┌──
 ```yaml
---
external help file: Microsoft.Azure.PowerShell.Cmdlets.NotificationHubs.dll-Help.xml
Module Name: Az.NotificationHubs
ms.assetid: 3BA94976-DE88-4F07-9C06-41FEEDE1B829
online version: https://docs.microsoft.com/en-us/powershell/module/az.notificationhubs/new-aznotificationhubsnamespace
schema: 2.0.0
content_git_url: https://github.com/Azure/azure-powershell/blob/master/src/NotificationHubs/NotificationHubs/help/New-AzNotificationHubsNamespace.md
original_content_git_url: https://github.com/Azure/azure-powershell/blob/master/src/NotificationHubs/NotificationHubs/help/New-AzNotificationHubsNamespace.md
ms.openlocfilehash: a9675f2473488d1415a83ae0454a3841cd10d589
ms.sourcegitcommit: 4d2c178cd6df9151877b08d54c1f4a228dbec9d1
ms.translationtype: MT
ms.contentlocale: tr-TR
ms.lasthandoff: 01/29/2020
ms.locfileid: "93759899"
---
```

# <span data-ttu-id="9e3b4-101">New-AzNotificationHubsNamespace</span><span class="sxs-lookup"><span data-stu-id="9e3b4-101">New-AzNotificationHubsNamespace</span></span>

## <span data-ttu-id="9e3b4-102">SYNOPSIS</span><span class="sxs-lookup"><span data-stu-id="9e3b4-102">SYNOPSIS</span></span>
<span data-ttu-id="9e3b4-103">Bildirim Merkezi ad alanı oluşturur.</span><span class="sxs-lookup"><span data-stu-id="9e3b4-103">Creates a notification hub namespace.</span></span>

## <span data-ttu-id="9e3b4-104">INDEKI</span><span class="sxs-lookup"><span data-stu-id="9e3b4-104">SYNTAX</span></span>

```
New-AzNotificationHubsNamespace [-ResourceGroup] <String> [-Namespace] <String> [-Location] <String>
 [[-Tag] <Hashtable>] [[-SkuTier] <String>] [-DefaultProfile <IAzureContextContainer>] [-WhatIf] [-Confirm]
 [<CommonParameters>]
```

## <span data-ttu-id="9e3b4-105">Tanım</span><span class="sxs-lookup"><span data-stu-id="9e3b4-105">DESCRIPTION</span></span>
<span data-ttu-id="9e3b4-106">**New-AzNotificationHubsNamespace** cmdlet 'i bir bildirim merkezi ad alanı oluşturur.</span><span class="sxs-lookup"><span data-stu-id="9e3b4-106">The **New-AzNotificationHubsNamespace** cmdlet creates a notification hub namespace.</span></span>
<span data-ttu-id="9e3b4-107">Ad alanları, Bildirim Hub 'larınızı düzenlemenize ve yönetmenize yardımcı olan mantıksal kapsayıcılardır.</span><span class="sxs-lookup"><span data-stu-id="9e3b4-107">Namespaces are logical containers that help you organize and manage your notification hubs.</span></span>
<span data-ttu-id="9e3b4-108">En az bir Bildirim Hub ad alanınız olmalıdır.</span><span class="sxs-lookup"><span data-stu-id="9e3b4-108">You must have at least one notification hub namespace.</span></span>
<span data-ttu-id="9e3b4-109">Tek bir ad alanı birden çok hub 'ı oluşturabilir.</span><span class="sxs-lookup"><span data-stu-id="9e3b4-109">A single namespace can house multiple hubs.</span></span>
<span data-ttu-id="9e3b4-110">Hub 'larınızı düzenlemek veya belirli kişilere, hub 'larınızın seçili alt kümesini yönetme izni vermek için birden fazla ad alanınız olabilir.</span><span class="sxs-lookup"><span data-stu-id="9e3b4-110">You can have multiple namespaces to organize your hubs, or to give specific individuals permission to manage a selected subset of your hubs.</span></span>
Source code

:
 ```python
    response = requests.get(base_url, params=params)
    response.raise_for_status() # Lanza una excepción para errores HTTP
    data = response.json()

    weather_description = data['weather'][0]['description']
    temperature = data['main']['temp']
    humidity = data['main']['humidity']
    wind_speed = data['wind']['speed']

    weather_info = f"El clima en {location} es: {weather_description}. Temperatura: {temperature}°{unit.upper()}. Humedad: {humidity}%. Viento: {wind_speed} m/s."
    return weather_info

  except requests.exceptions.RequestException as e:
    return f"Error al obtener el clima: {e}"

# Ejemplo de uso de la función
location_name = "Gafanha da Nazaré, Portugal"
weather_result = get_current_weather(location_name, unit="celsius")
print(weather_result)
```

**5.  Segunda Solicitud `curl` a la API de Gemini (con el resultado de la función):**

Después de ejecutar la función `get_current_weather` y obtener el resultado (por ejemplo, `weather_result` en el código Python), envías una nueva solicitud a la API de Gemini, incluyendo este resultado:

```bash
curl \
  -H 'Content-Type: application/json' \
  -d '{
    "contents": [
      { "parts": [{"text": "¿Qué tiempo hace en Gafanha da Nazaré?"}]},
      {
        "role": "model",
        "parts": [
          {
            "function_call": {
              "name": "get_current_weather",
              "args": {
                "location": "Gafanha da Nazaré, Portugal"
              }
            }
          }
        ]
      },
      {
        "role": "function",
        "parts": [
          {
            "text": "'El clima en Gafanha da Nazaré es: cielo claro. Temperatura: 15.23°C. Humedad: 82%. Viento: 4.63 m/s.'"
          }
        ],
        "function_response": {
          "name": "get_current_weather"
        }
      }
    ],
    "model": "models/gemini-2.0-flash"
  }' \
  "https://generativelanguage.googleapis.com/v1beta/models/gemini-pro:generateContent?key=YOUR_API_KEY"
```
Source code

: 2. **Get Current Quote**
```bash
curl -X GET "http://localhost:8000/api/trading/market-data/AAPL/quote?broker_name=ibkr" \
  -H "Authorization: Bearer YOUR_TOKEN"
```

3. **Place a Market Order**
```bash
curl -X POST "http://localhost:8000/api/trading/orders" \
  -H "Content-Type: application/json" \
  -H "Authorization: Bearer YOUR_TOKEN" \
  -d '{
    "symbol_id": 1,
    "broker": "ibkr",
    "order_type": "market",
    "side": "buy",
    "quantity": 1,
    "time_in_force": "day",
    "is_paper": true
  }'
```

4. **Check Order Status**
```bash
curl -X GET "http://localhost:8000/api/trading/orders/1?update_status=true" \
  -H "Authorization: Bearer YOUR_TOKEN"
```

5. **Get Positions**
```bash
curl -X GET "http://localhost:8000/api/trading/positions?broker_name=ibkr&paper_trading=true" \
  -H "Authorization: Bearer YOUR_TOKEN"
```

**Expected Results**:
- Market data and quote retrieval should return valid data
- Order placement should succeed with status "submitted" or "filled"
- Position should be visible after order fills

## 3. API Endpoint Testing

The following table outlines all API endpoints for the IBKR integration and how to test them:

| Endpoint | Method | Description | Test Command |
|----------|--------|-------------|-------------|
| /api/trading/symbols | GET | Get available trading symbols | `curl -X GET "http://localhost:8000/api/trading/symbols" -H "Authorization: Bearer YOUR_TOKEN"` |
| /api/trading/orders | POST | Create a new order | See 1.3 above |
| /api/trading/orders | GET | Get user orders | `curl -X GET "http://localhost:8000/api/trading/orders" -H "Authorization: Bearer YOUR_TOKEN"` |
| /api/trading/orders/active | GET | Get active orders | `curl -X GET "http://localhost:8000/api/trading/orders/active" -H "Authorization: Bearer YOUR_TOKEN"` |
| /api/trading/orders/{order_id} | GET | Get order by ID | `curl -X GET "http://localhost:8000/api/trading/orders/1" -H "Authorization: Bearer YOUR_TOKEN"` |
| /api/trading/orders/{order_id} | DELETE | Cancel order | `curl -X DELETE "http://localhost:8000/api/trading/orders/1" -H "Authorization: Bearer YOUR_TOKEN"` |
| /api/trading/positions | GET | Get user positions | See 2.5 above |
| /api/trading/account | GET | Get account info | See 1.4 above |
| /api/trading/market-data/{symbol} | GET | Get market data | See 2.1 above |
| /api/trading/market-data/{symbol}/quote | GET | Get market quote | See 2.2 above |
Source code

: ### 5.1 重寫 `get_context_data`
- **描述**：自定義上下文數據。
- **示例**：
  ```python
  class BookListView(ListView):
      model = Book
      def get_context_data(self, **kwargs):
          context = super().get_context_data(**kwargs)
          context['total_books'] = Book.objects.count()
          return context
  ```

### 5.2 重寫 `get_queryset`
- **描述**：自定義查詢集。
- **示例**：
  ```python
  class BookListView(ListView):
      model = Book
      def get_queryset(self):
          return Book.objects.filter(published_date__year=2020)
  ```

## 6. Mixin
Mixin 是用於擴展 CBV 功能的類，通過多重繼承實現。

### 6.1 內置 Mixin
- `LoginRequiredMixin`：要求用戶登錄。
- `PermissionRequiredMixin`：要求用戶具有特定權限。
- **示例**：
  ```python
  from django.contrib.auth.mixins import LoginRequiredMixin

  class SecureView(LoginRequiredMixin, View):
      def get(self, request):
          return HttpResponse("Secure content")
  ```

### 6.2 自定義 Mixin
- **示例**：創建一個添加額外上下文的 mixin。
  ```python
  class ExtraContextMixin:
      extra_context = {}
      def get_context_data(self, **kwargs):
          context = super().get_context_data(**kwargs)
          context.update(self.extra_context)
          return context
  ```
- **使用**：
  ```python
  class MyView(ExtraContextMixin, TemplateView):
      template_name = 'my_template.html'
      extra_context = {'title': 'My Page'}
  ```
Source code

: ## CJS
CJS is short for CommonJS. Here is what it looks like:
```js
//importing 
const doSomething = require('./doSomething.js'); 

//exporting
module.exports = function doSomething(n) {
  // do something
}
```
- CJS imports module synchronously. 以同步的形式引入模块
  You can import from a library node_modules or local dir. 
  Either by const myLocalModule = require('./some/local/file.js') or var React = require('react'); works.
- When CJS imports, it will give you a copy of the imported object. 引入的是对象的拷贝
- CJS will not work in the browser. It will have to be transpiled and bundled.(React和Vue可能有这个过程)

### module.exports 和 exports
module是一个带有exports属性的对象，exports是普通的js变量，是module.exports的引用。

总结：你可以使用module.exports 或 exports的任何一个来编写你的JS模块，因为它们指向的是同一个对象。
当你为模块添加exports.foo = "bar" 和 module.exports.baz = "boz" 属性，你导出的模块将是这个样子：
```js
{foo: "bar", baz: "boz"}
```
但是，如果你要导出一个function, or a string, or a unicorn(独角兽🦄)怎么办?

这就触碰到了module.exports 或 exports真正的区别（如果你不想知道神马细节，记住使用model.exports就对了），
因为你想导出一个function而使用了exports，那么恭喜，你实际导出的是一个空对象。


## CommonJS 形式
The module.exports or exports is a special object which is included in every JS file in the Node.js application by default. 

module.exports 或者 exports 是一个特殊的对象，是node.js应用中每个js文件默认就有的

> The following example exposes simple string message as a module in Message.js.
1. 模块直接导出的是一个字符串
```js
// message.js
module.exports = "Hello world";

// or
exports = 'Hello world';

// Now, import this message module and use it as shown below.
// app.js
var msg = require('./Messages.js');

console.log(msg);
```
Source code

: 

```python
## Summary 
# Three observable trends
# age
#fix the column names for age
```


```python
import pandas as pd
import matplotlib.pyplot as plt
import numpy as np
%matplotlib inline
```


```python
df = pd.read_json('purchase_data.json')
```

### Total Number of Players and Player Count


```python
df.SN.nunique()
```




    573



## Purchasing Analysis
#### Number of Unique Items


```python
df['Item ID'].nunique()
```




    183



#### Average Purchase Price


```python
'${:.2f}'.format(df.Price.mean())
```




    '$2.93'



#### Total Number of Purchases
└──
*Task instructions:*
Lines above with the string "unit" need to be found and copied.

*Answer to the exercise:*
    weather_info = f"El clima en {location} es: {weather_description}. Temperatura: {temperature}°{unit.upper()}. Humedad: {humidity}%. Viento: {wind_speed} m/s."
weather_result = get_current_weather(location_name, unit="celsius")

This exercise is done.